Crucial VxWorks OS Zero-Day Exploits Put 200 Million Devices At Severe Security Risk

It is big news when a major vulnerability is discovered and exploited in Windows, because there is the potential to do a lot of harm. We saw this when WannaCry crippled UK hospitals for a short time (fortunately, it was mitigated rather quickly). Now, you may not have heard of VxWorks, a real-time operating system (RTOS), but a series of recently discovered security flaws is no less concerning.

Wind River (acquired by Intel in 2006 and sold to TPG in 2018) describes VxWorks as "the most widely used operating system you may never have heard about." That is probably accurate for the average person. While not as widely known as Windows or macOS, VxWorks is installed on more than 2 billion embedded devices and systems.

Researchers at Armis Labs found nearly a dozen potentially serious security vulnerabilities, called Urgent/11, affecting VxWorks.
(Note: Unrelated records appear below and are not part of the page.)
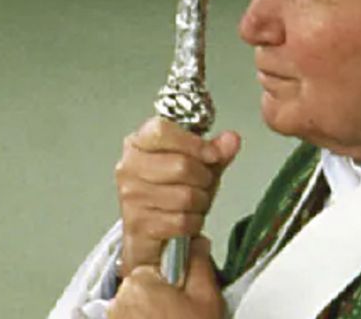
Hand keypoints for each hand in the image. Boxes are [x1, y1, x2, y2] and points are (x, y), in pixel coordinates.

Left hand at [109, 237, 224, 318]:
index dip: (174, 279)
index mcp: (140, 281)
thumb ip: (200, 264)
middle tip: (180, 315)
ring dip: (149, 315)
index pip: (157, 266)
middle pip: (144, 286)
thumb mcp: (207, 298)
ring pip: (135, 307)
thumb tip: (196, 243)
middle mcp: (119, 300)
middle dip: (160, 297)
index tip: (183, 294)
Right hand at [115, 117, 239, 275]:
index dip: (194, 143)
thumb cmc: (171, 190)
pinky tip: (187, 218)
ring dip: (201, 202)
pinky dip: (194, 222)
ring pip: (185, 196)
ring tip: (195, 201)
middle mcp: (129, 168)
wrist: (151, 229)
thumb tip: (231, 140)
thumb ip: (216, 150)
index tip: (213, 154)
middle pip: (181, 165)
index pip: (162, 131)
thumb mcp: (198, 164)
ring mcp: (131, 197)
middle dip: (204, 177)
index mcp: (139, 143)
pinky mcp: (138, 226)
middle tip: (204, 182)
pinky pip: (182, 221)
The flaws affect an estimated 200 million devices, including things like routers, modems, firewalls, printers, VoIP phones, SCADA systems, Internet of Things (IoT) devices, and MRI machines, and even elevators.

"The actual extent of VxWorks devices is astonishing, including Siemens, ABB, Emerson Electric, Rockwell Automation, Mitsubishi Electronic, Samsung, Ricoh, Xerox, NEC, and Arris, among others," Armis Labs says.

This is serious stuff, considering the reach that VxWorks has—NASA's 2018 InSight Mars Lander mission even used a version of VxWorks (though it's not clear if it's affected).

The 11 flaws include six critical remote execution exploits, and five that are less severe but could still result in denial of service (DoS) attacks, information leaks, and logic errors. An attacker that targets a VxWorks device can exploit its TCP/IP stack without any user interaction, and take control remotely. This would not be detected (or stopped) by a firewall.

These security holes are present in every version of VxWorks dating back to v6.5 released in 2006 (VxWorks 653 and VxWorks Cert Edition used in safety-critical systems are not affected). There are patches available, and Armis Labs says they should be applied immediately.